Pour cette édition spéciale du festival Inncontro, festival de film international sur la migration situé à Innsbruck (Autriche), les organisateurs ont demandé aux réalisateurs des anciennes éditions de penser à leurs perles personnelles des films sur la migration. Città giardino a été ainsi proposé par la réalisatrice Alexandra D’Onofrio expliquant son choix ainsi : 

“This is something in fact the film Città giardino expresses masterfully: the sense of lost time, of lost youth. It conveys the sense of endless waiting which is a purposeful political decision in order to distinguish between whose time is precious and cannot be wasted therefore. In Italian we say ‘Il tempo è denaro’, time is money, so we cannot waste it as we cannot waste money. And whose time and youth has no value to the extent that it can just be thrown away, slip away without anybody else noticing.”[C’est, en fait, quelque chose que le film Città giardino exprime de façon magistrale : le sentiment du temps perdu, de la jeunesse perdue. Il transmet le sentiment d’une attente sans fin qui est une décision politique délibérée afin de distinguer entre ceux dont le temps est précieux et ne peut donc pas être gaspillé. En italien, nous disons « Il tempo è denaro », le temps c’est de l’argent, nous ne pouvons donc pas le gaspiller car nous ne pouvons pas gaspiller de l’argent. Et donc le temps et la jeunesse n’ont aucune valeur dans la mesure où ils peuvent simplement être jetés, s’échappent sans que personne ne s’en aperçoive.]

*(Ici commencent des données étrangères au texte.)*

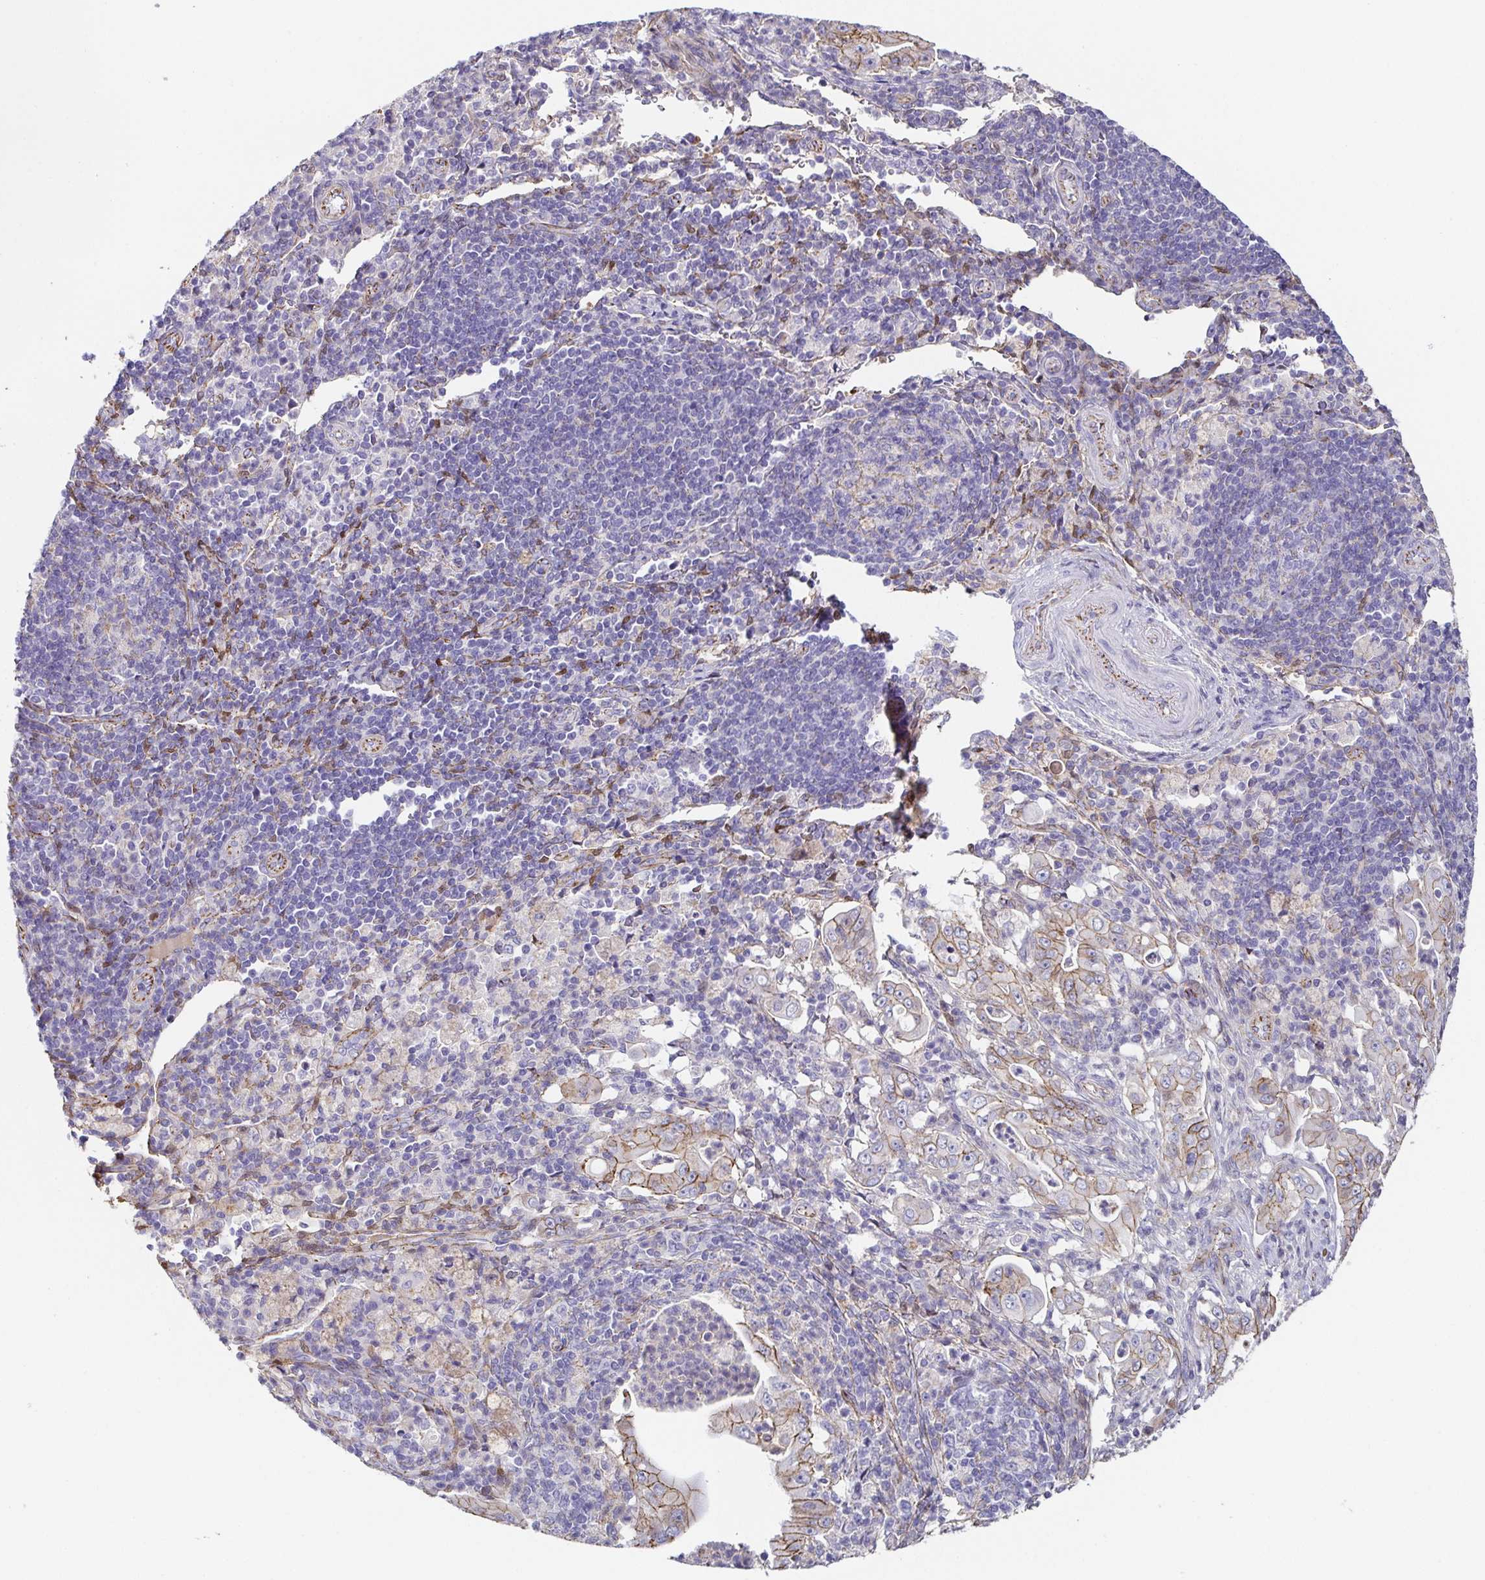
{"staining": {"intensity": "moderate", "quantity": "25%-75%", "location": "cytoplasmic/membranous"}, "tissue": "pancreatic cancer", "cell_type": "Tumor cells", "image_type": "cancer", "snomed": [{"axis": "morphology", "description": "Adenocarcinoma, NOS"}, {"axis": "topography", "description": "Pancreas"}], "caption": "High-power microscopy captured an immunohistochemistry image of pancreatic cancer (adenocarcinoma), revealing moderate cytoplasmic/membranous positivity in approximately 25%-75% of tumor cells.", "gene": "PIWIL3", "patient": {"sex": "male", "age": 71}}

Città Giardino 1La caméra saisit cette sidération omniprésente de manière magistrale avec des métaphores époustouflantes si bien que même l’image de pâtes précuites conservées dans un tupperware symbolise la vie gardée sous clé. À ceci s’ajoute un jeu paratextuel intelligent : la forme des lettres du titre ainsi que l’intrigue sans ancrage spatiotemporel précis font penser au genre du conte de fées, attribution que le film renverse totalement, car, dans Città giardino, les jeunes ne se trouvent pas dans un jardin d’Éden, mais dans un giardino desséché. Et ils sont séquestrés tout comme la lettre « G » du titre, doublement encadrée. 

Un film à voir absolument non seulement pour sa thématique, mais aussi pour son esthétique extraordinaire. Disponible en ligne gratuitement le 20 novembre 2020 à partir de 18 heures (HNEC) – midi au Québec – sur le site du festival : https://www.inncontro.com/.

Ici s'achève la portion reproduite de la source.